Everybody complains about being behind with their work. But if technology helps us spend a shorter time on other tasks, are we not supposed to have more time to do most things?

There is more to life than increasing its speed.
Mahatma Gandhi (1869 – 1948)

When I was a child, picnicking in Florya, Yakacık or in the Belgrad Forest was quite a big thing. We would start making our preparations early in the morning. Sandwiches would be prepared. We would call the other families that would be coming with us to the picnic at least one day before and we would agree to meet at a certain time somewhere on the way to the picnic area. We would leave the house at 11:00 in the morning at the latest so that we would arrive at our destination around 12:30. Once on the road, nobody could call to let others know that they would be late or not be coming at all because mobile phones did not exist...

When I was a child there were telex machines. I suppose the telex messages of those days were today's e-mail messages. The machine sounded something like a cross between a sewing machine, an electronic typewriter and a scanner. For each incoming message it would punch holes through a thin paper tape.

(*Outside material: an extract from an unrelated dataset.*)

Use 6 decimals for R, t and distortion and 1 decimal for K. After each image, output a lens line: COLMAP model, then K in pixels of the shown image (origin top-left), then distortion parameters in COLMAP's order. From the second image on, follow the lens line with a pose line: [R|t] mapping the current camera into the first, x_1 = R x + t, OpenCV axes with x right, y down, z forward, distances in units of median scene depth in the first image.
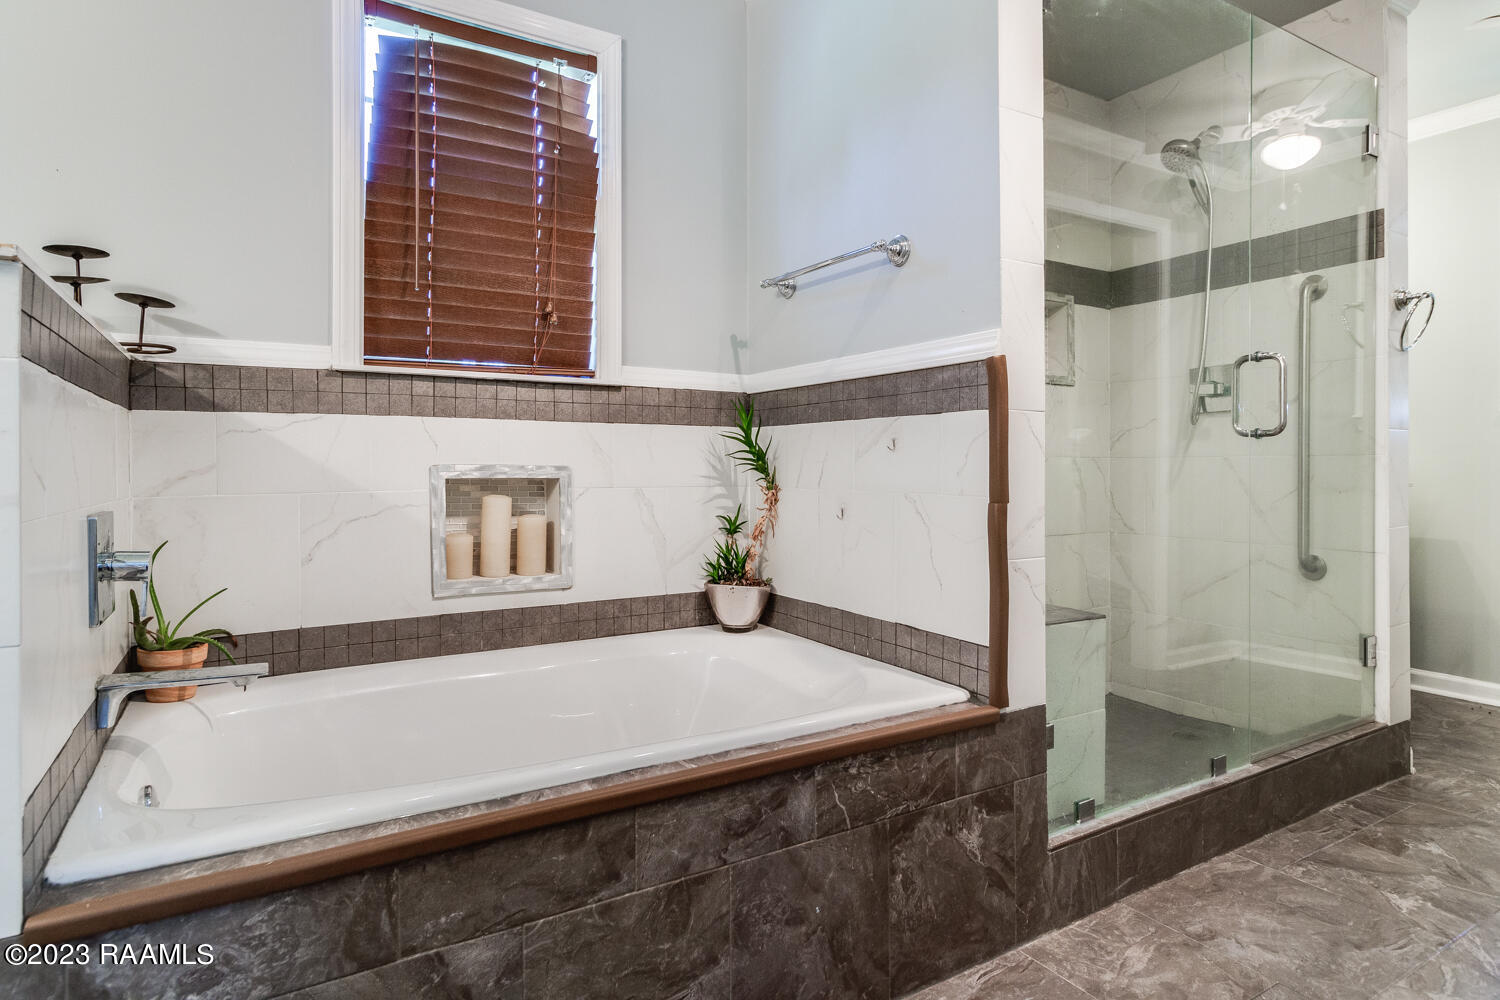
lens RADIAL K [[810.1, 0, 744.9], [0, 810.1, 488.2], [0, 0, 1]] dist [-0.006230, -0.000792]
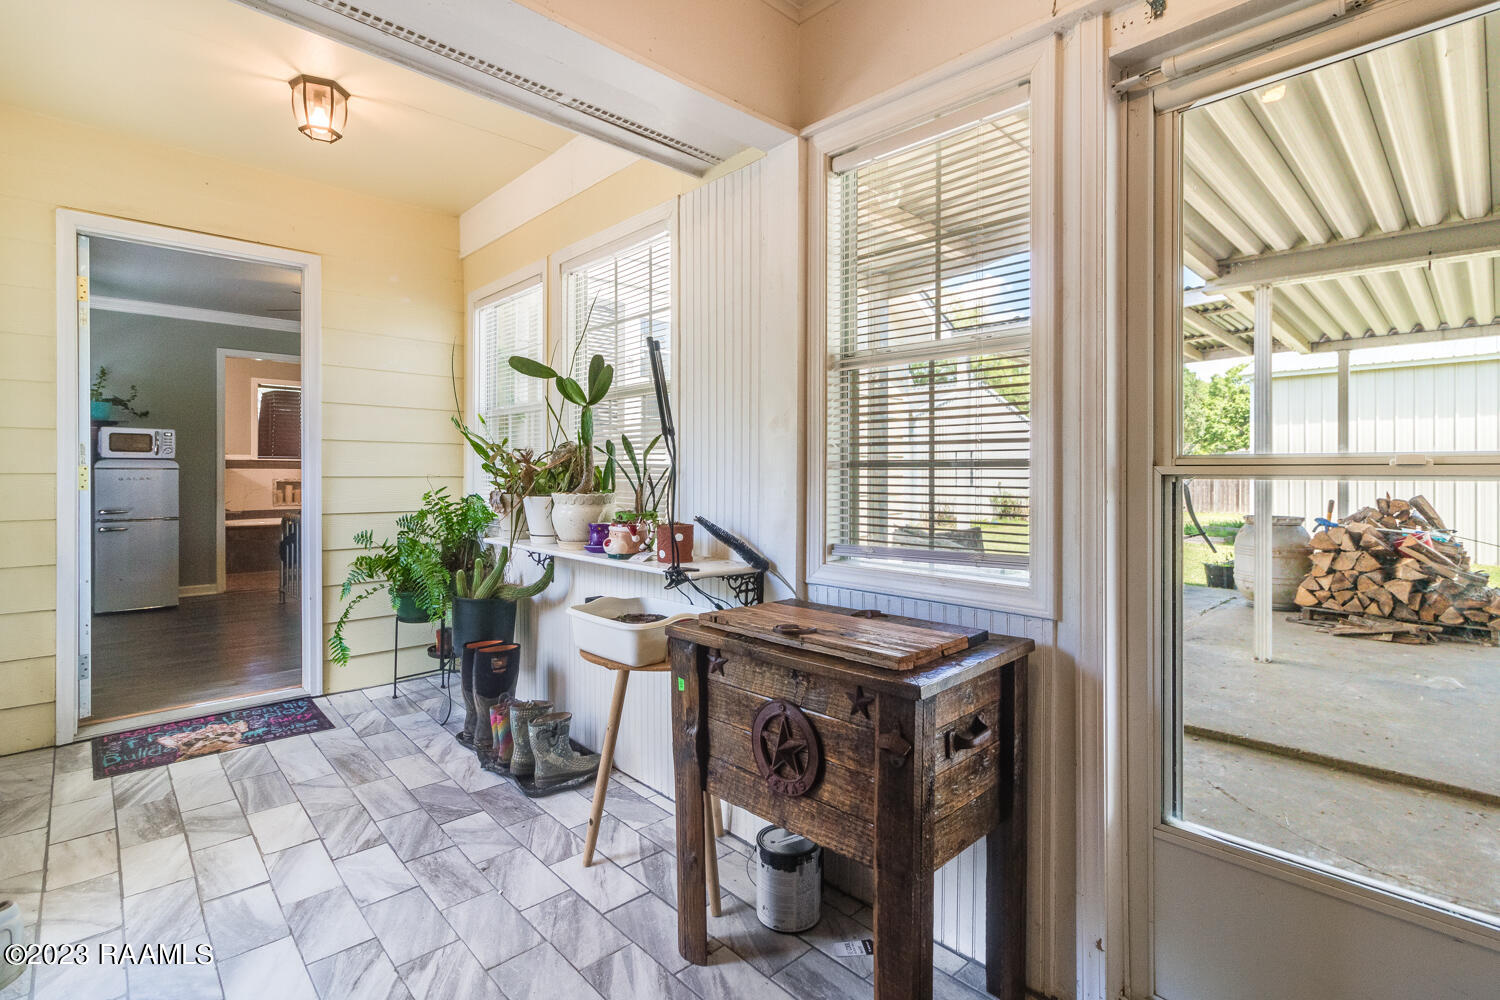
lens RADIAL K [[698.0, 0, 750.8], [0, 698.0, 492.3], [0, 0, 1]] dist [0.001149, 0.000100]
pose [[0.978175, 0.002883, 0.207761, 1.452434], [-0.001886, 0.999986, -0.004995, 0.063899], [-0.207772, 0.004494, 0.978167, -3.472663]]
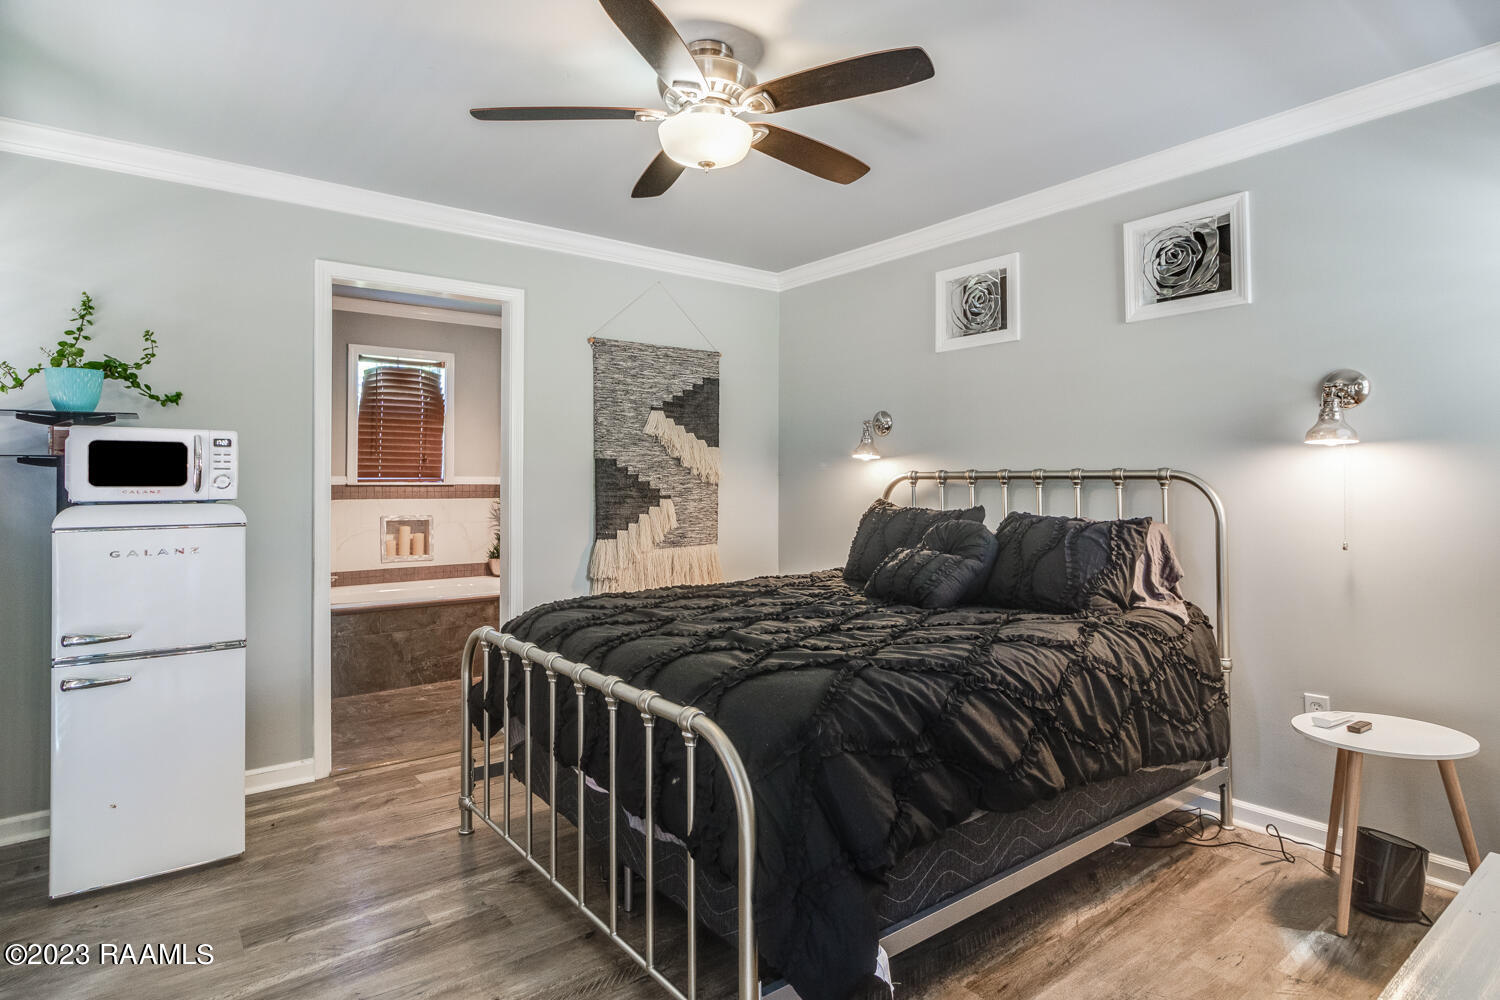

Back then I could not grasp what those holes meant. Then I learned that the machine would read these holes and print the message on paper in the form of writing. So incredible...

It is possible to add to these examples... Nowadays we are able to do everything faster. Technology makes our job easier, shortening both distances and the time we spend on doing things. But when I look around, very few people are happy with these shortened times. Everybody complains about being behind with their work and how they do not have enough time. Some complain that they do not have enough time for themselves, some say they cannot make time for their families and others claim that they cannot allocate enough time to their work. But since we spend a shorter time on many tasks, are we not supposed to have more time to do most things? Where is the problem?

David Ricardo said that "the value of a commodity depends on the relative quantity of labour which is necessary for its production". Karl Marx introduced the concept of value added. And the time of circulation, based on the circulation of capital, is considered to be the distance travelled before a commodity is produced or until we have access to a commodity.

All the examples I have given above are related to the time of circulation. I presume it would not be wrong to claim that the time of circulation is shortened as technology advances.

I would like to continue with a quotation from columnist Mustafa Balbay's "Time" which was published on his newspaper Cumhuriyet on December 23, 2009, which marked the 293rd day of his time under arrest:

"Imagine that you work with a bank which gives you 86.400 units of credit every morning but no credits can be transferred to the next day. Any credit unused during the day is cancelled overnight, regardless of the quantity. What would you do? You would certainly get all your credits out to the last penny. Actually, we all work with a bank like this. Time.

Every morning it cancels all the time you did not invest in good things and records that as loss on your account. It never transfers anything. It does not allow you to exceed your credit by a single penny. The bank opens a new account for you every day. Every night it destroys the day's balance. If you fail to use your daily deposit, that is your loss. No turning back. You cannot get any advances against the next day's credits. You have to use and live the deposit you have today. Invest in it so that it will come back to you as health, happiness and success."

Whether you consider Marx's value added and time of production efficiency or Mustafa Balbay's measurement in seconds, time is a common denominator for the whole universe. But being able to identify time with life; that is, being able to become aware that one lives within time is a completely different thing... What renders time precious are those moments when we feel and make it felt that we are living, creating, producing and doing the things we love. Is it possible to measure the added value of those moments on us using the economic theories we know?

No matter how high the velocity of circulation is, the things we remember when we look back at what we have used from the safe are those with moments with real added value.

At this point I would like to go back to the matter of the lack of time from the standpoint of creating added value. How long does it take you to go to work from home and go back home from work? Is there any way you can make that time valuable or create added value for yourself or for others? Especially if you are driving, do you know what a big portion of the sum in the safe you are wasting every day?

The Internet is a medium that allows us to do many things at a very high speed. For example, it allows faster and easier research or easier access to information without even having to move. But what about the time we spend when, in the middle of doing research on something with a "high velocity of circulation", we decide to surf some websites, check the latest weather forecast, chat with a friend for five minutes, see the new e-mails in our inbox and decide to reply to them? Do we get our work done so as to have excess time? More importantly, can we feel that we are living when we are doing all these?

How much do we live when we are in jammed up traffic; using our mobile phones to make 40 to 50 phone calls a day; when we find ourselves browsing through thousands of products in a shopping centre having no memory whatsoever of what we had originally come to buy; dealing with the 1000 e-mails in our inbox whose necessity can be questioned; zapping through channels on the television for hours?

Can any one of you remember what they did this time last week? Can any one of you tell us at least one story from each stage of your lives? How many times within a day could one say: "Yes, I captured this moment, I can feel right now that I am living"?

My intention is not to bore you with these questions when we are welcoming the New Year in hope.

I just hope that we do not use our time ungraciously – as if we have a million years to live.